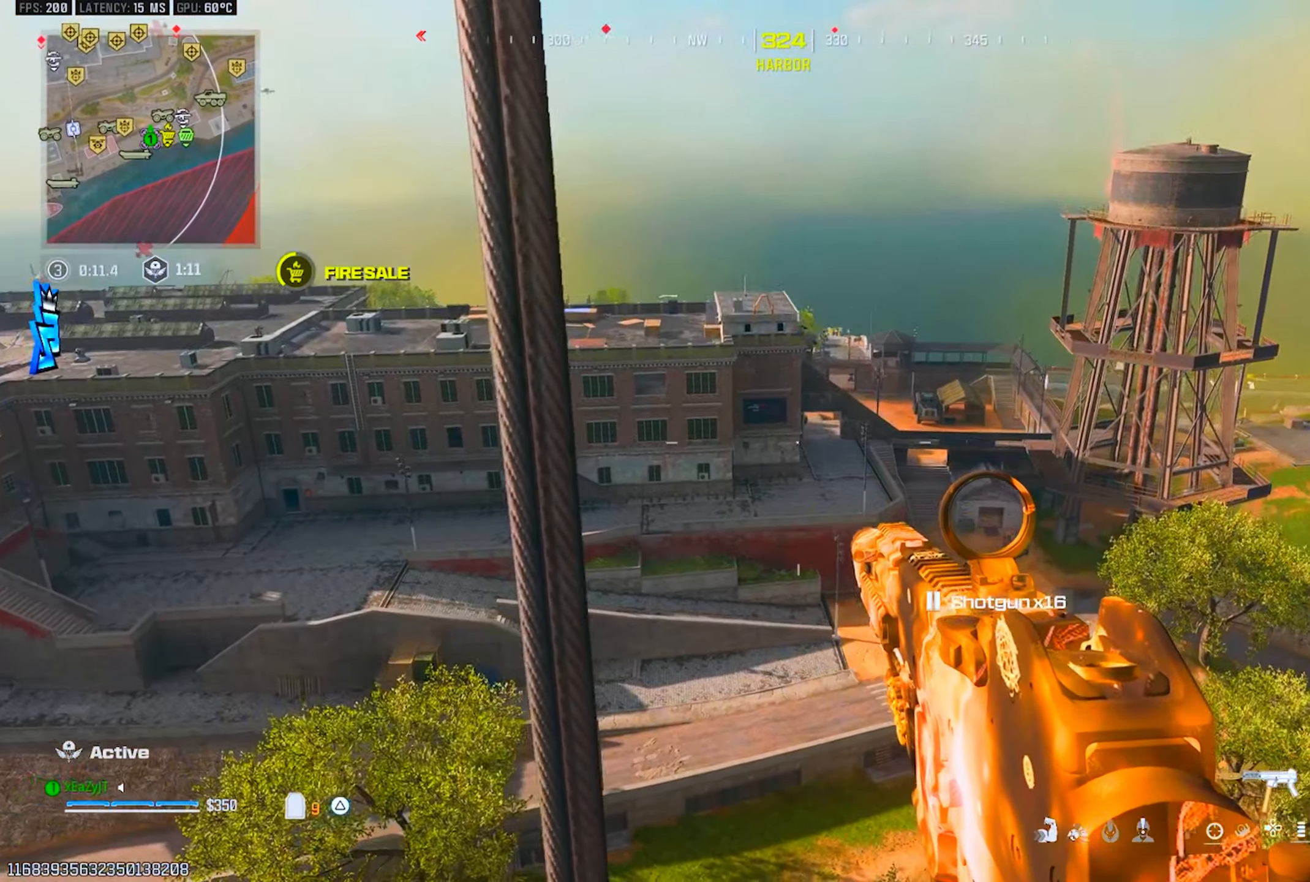
{"buttons": [], "left_stick": "up-left", "right_stick": "left", "events": [[367, "right_stick", "down"], [500, "right_stick", "left"]]}
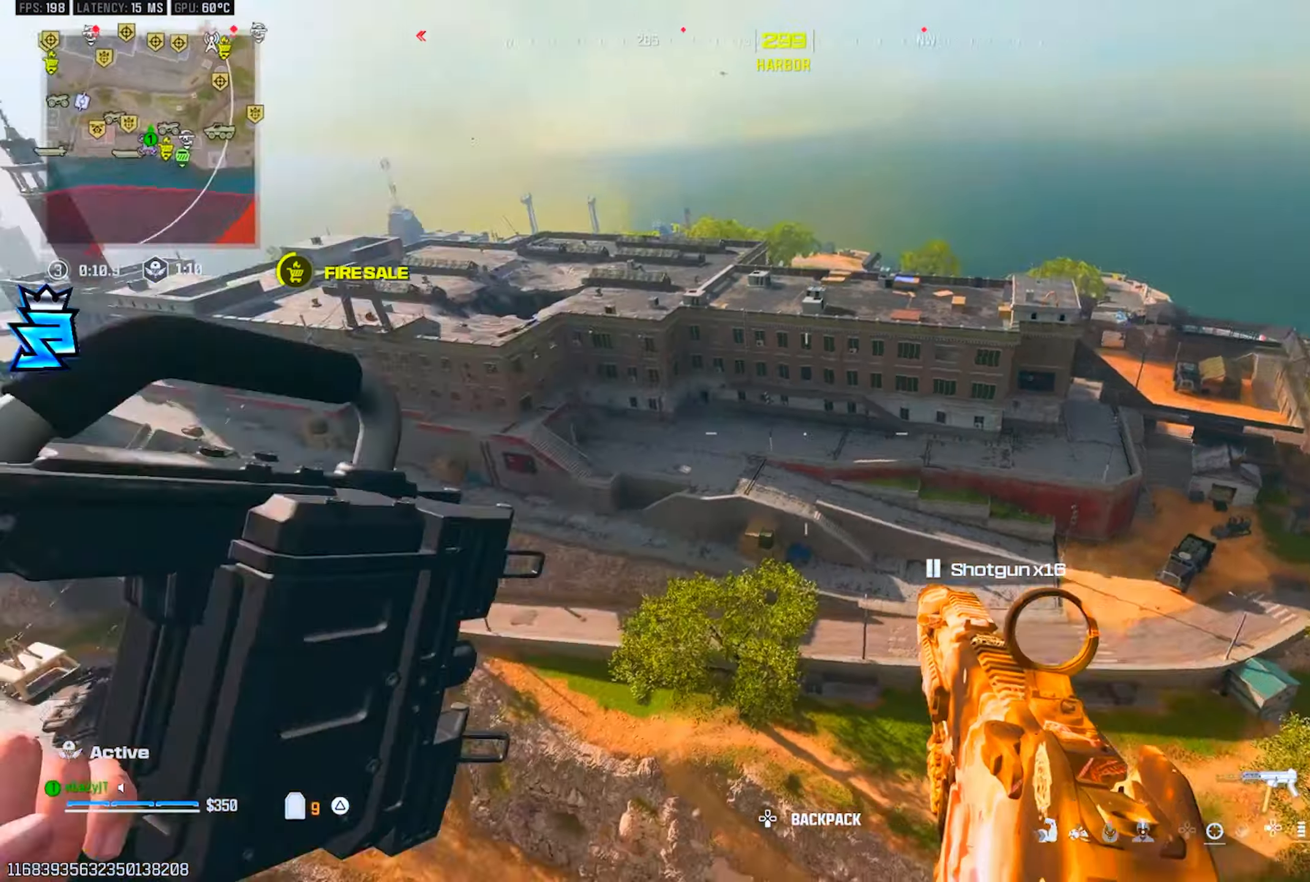
{"buttons": [], "left_stick": "down-right", "right_stick": "left", "events": [[151, "left_stick", "down"], [251, "right_stick", "center"], [401, "left_stick", "down-right"], [468, "right_stick", "left"]]}
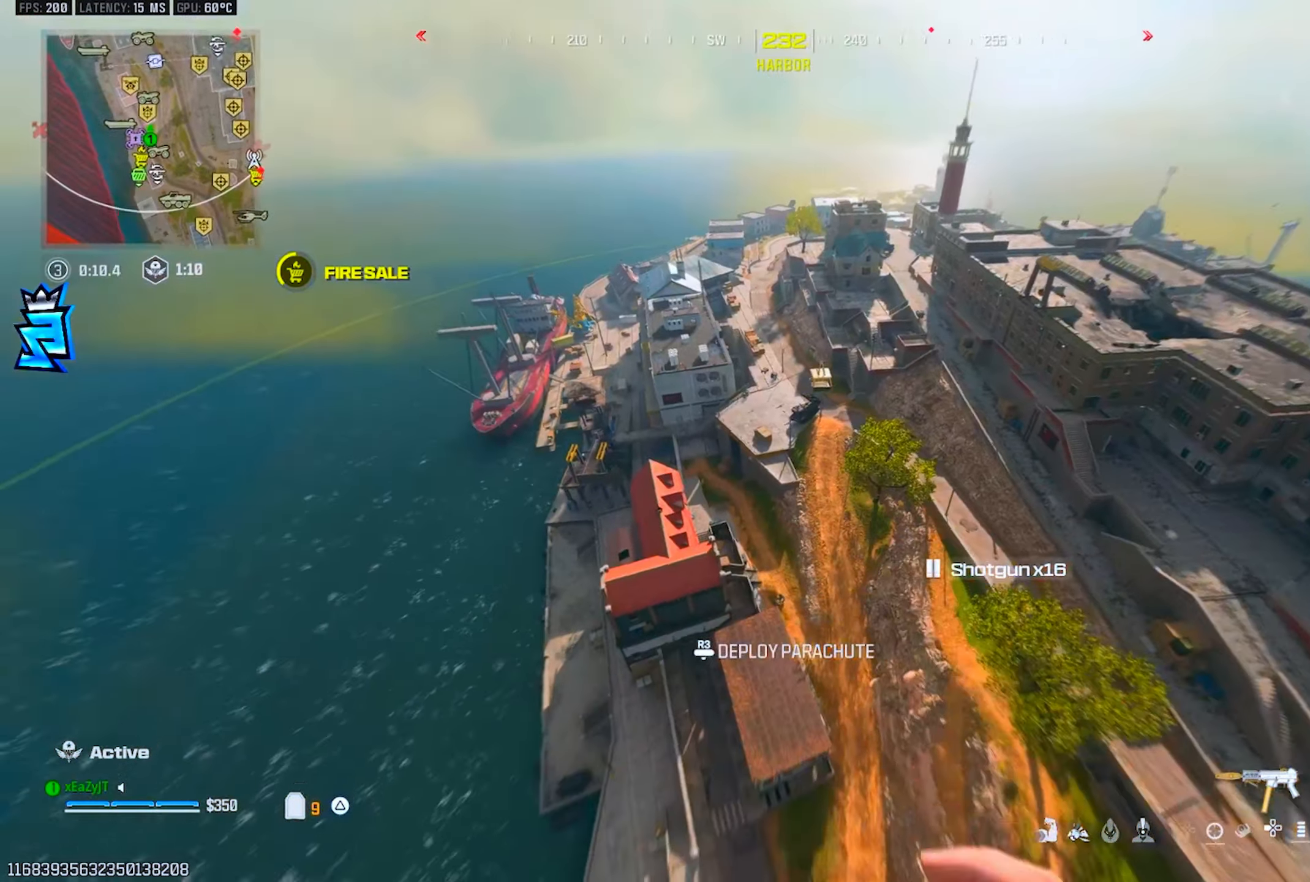
{"buttons": [], "left_stick": "down-right", "right_stick": "left", "events": [[33, "left_stick", "down"], [367, "left_stick", "down-right"]]}
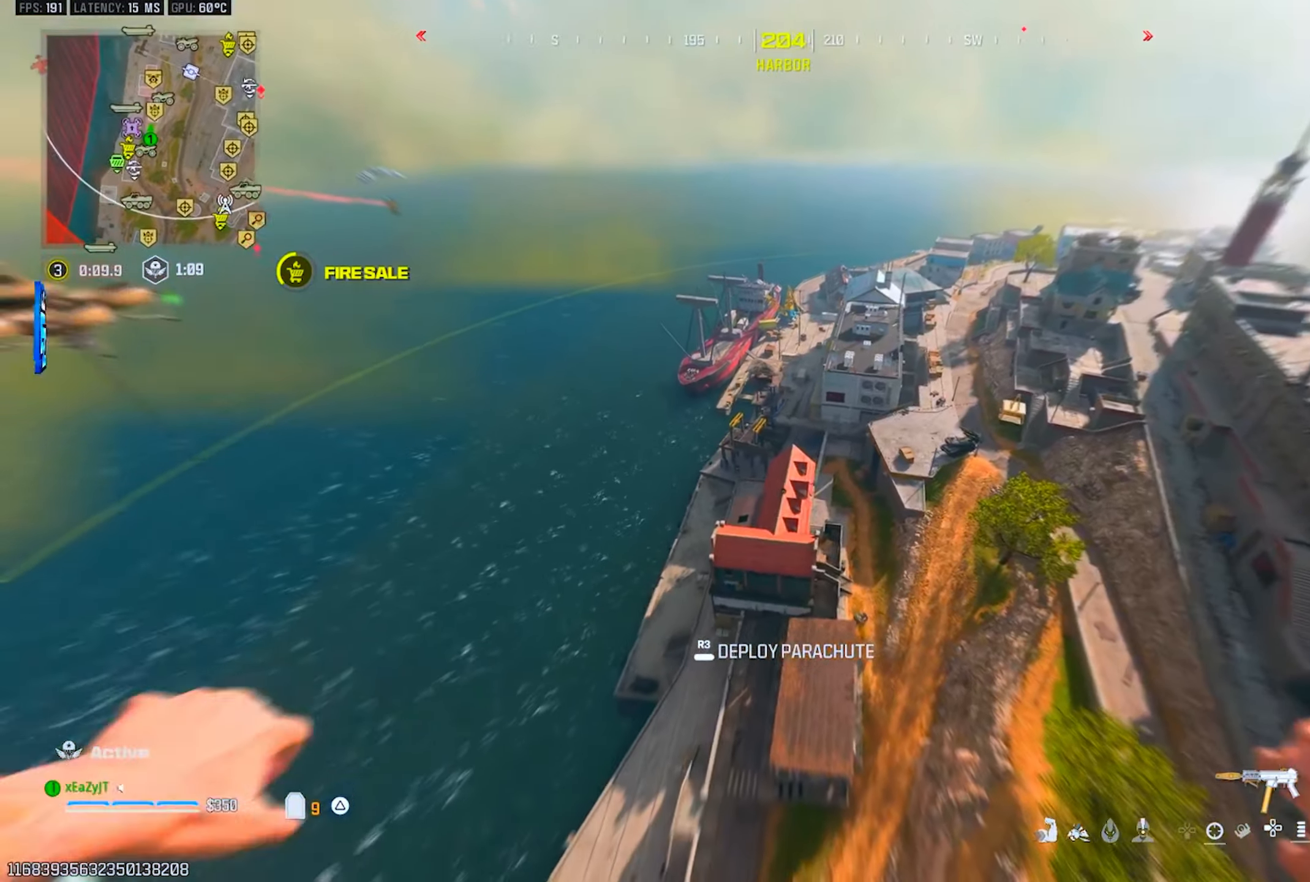
{"buttons": [], "left_stick": "down-left", "right_stick": "left", "events": [[17, "left_stick", "down"], [184, "left_stick", "down-left"]]}
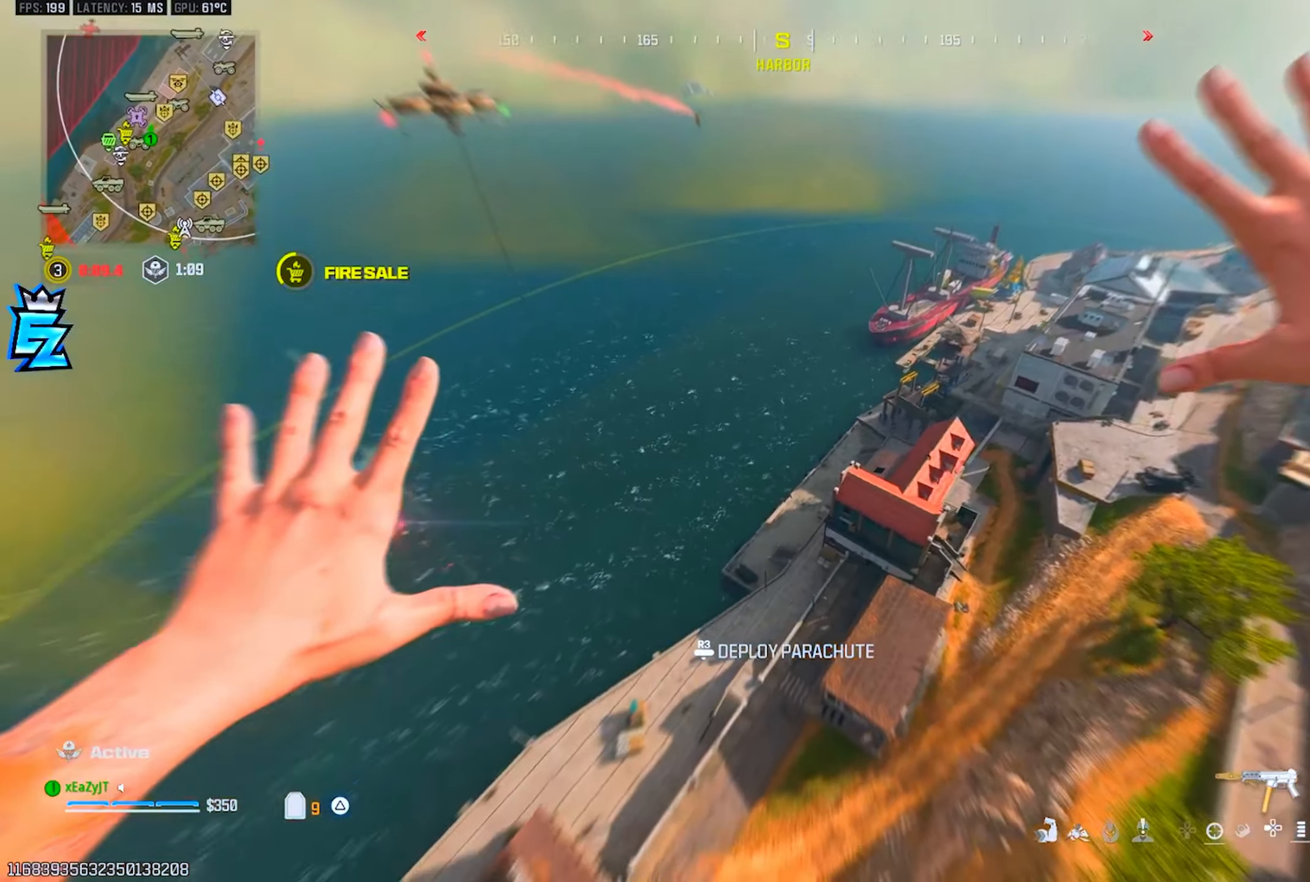
{"buttons": [], "left_stick": "up-right", "right_stick": "center", "events": [[300, "left_stick", "center"], [417, "right_stick", "center"], [467, "left_stick", "up-right"]]}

# # # #

» TASK BRIEF: From the data above, copy each line that has the string "center".

» ANSWER SECTION:
{"buttons": [], "left_stick": "down-right", "right_stick": "left", "events": [[151, "left_stick", "down"], [251, "right_stick", "center"], [401, "left_stick", "down-right"], [468, "right_stick", "left"]]}
{"buttons": [], "left_stick": "up-right", "right_stick": "center", "events": [[300, "left_stick", "center"], [417, "right_stick", "center"], [467, "left_stick", "up-right"]]}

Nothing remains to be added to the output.